It was finally an April 2019 pastoral letter from the diocese of Down and Connor (Ireland) that convinced me of the need to stop waiting passively for Irish bishops to honour fully the spirit and the letter of Lumen Gentium (1964) – the Vatican II Constitution on the Church.
That Down and Connor pastoral – designed to promote a ‘vocational culture’ centred on the role of the ordained priest – seemed to me to leave the non-ordained with no comparable vocation of their own, and to ignore vital contributions made by lay people to the evolution of the Irish Catholic Church in our own time.
Most incredibly it ignored the fact that Irish Catholic children are safer in the church today because the parents of Catholic children who had been sexually abused by priests in the years before 1994 had forced this issue into the public domain in that year – the event that precipitated everything that has happened since then by way of child safeguarding in the church.
As this action required courage and a concern for justice – and was effective in making Catholic children safer – it was clearly for me a self-sacrificial action of care for the weakest members of the church, and therefore Christlike. It was an exercise of the common priesthood of the people of God, the priesthood of all of the faithful.

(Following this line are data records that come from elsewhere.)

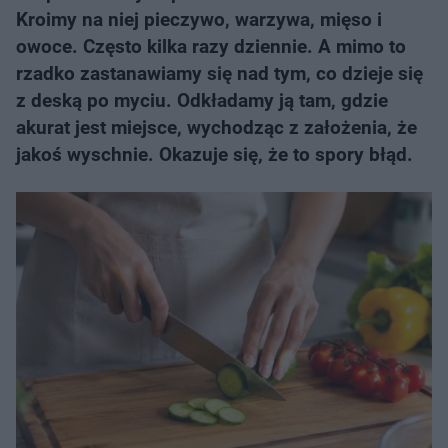
Kroimy na niej pieczywo, warzywa, mięso i
owoce. Często kilka razy dziennie. A mimo to
rzadko zastanawiamy się nad tym, co dzieje się
z deską po myciu. Odkładamy ją tam, gdzie
akurat jest miejsce, wychodząc z założenia, że
jakoś wyschnie. Okazuje się, że to spory błąd.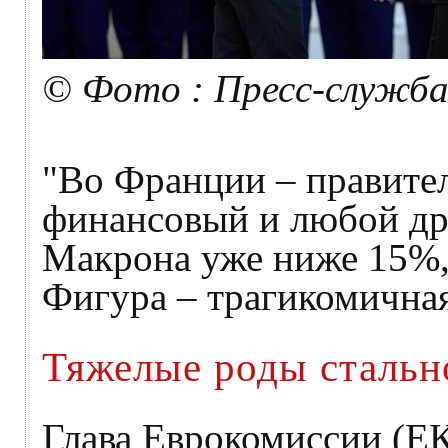
© Фото : Пресс-служба
"Во Франции – правите
финансовый и любой дру
Макрона уже ниже 15%, 
Фигура – трагикомичная"
Тяжелые роды стальн
Глава Еврокомиссии (ЕК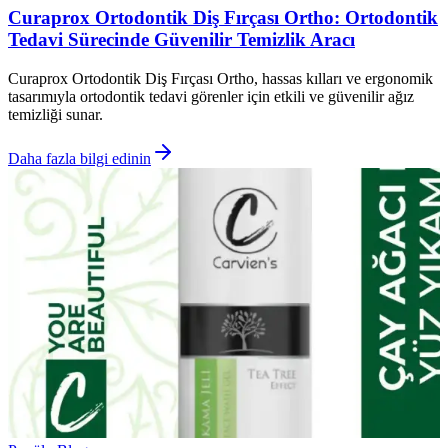
Curaprox Ortodontik Diş Fırçası Ortho: Ortodontik
Tedavi Sürecinde Güvenilir Temizlik Aracı
Curaprox Ortodontik Diş Fırçası Ortho, hassas kılları ve ergonomik
tasarımıyla ortodontik tedavi görenler için etkili ve güvenilir ağız
temizliği sunar.
Daha fazla bilgi edinin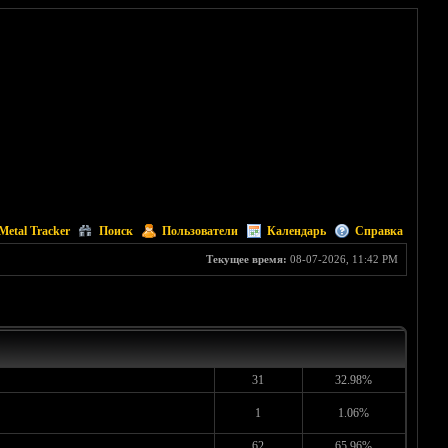
Metal Tracker
Поиск
Пользователи
Календарь
Справка
Текущее время:
08-07-2026, 11:42 PM
31
32.98%
1
1.06%
62
65.96%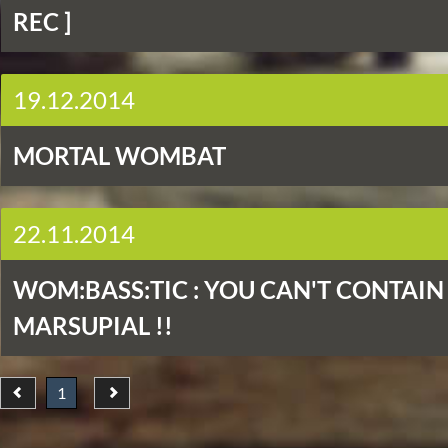
REC ]
19.12.2014
MORTAL WOMBAT
22.11.2014
WOM:BASS:TIC : YOU CAN'T CONTAIN
MARSUPIAL !!
1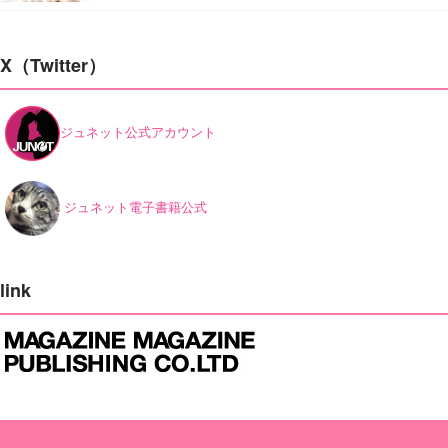
X（Twitter）
ジュネット公式アカウント
ジュネット電子書籍公式
link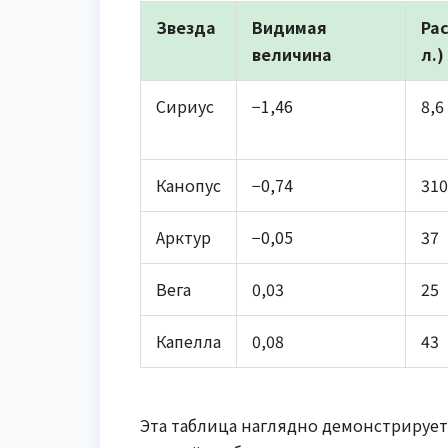
Звезда
Видимая
Рас
величина
л.)
Сириус
−1,46
8,6
Канопус
−0,74
310
Арктур
−0,05
37
Вега
0,03
25
Капелла
0,08
43
Эта таблица наглядно демонстрируе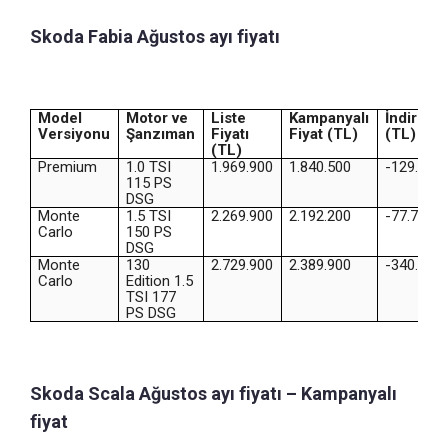
Skoda Fabia Ağustos ayı fiyatı
Model
Motor ve
Liste
Kampanyalı
İndirim
Versiyonu
Şanzıman
Fiyatı
Fiyat (TL)
(TL)
(TL)
Premium
1.0 TSI
1.969.900
1.840.500
-129.400
115 PS
DSG
Monte
1.5 TSI
2.269.900
2.192.200
-77.700
Carlo
150 PS
DSG
Monte
130
2.729.900
2.389.900
-340.000
Carlo
Edition 1.5
TSI 177
PS DSG
Skoda Scala Ağustos ayı fiyatı – Kampanyalı
fiyat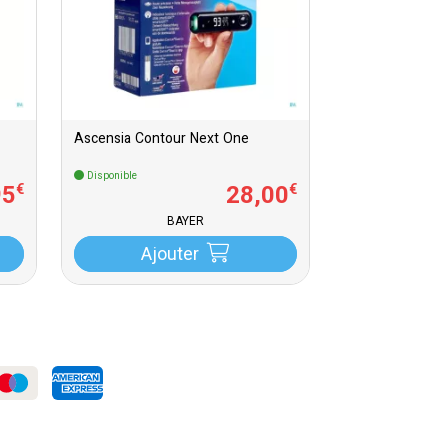
Ascensia Contour Next One
Disponible
95
28
,
00
€
€
BAYER
Ajouter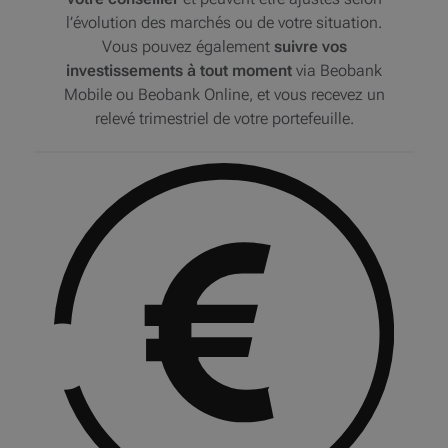
l’évolution des marchés ou de votre situation.
Vous pouvez également
suivre vos
investissements à tout moment
via Beobank
Mobile ou Beobank Online, et vous recevez un
relevé trimestriel de votre portefeuille.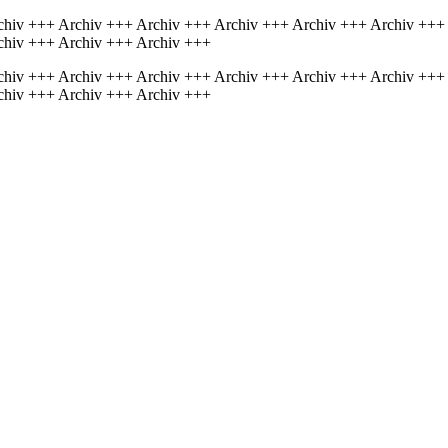
chiv +++ Archiv +++ Archiv +++ Archiv +++ Archiv +++ Archiv +++
chiv +++ Archiv +++ Archiv +++
chiv +++ Archiv +++ Archiv +++ Archiv +++ Archiv +++ Archiv +++
chiv +++ Archiv +++ Archiv +++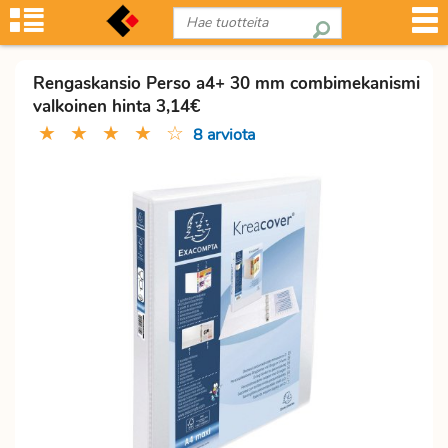
Rengaskansio Perso a4+ 30 mm combimekanismi
valkoinen hinta 3,14€
★
★
★
★
☆
8 arviota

So I posted an article to that effect – published on July 4th, 2019 as: A Priesthood of All Believers?
However, it seemed to me that this argument was now forcing me into campaigning action – to bring home finally to the Irish Bishops Conference the historical significance of events that have occurred in my own lifetime – beginning with the failure to implement Article 37 of Lumen Gentium by 1980 at the latest. It had been this failure that had left Catholic parents reliant upon an unreliable agency – the Catholic bishop – to safeguard children.
That agency was necessarily unreliable because of the conflicting interests that Catholic bishops were expected to satisfy – those of abused children and families on the one hand, and of the social prestige of ordained clergy on the other.
So by what argument are lay Irish Catholics still denied representation in their own church, the right to raise their voices on key issues – for example the flight of teenagers from Catholic religious practice even while at school? Previous efforts by myself to force that issue too into exhaustive discussion by all ‘stakeholders’ had also been futile – because media are packed with irrelevant criticism of the church and my own efforts could so easily be ignored as part of all that.
Hence ‘Lumen Gentium 37 (1964)’ – a campaign to make sure that the lessons of the entire period 1964-2019 have been fully absorbed by all Irish Catholic Bishops. It began on Friday July 26th, 2019 with the presentation of this case to Bishop Donal McKeown of Derry.
None of this should be interpreted as showing lack of concern for the crisis of ordained priestly manpower in the Irish church. A reading of all documents relating to this campaign will show that I am convinced that without a new and complete grasp of what Christian priesthood involves for ALL Christians, the meaning and relevance of the ordained priesthood will remain obscure. It is that current obscurity that lies at the root of the indifference shown by Ireland’s younger generations, both to the Sacrament of Eucharist and to the sacred role of presiding over it.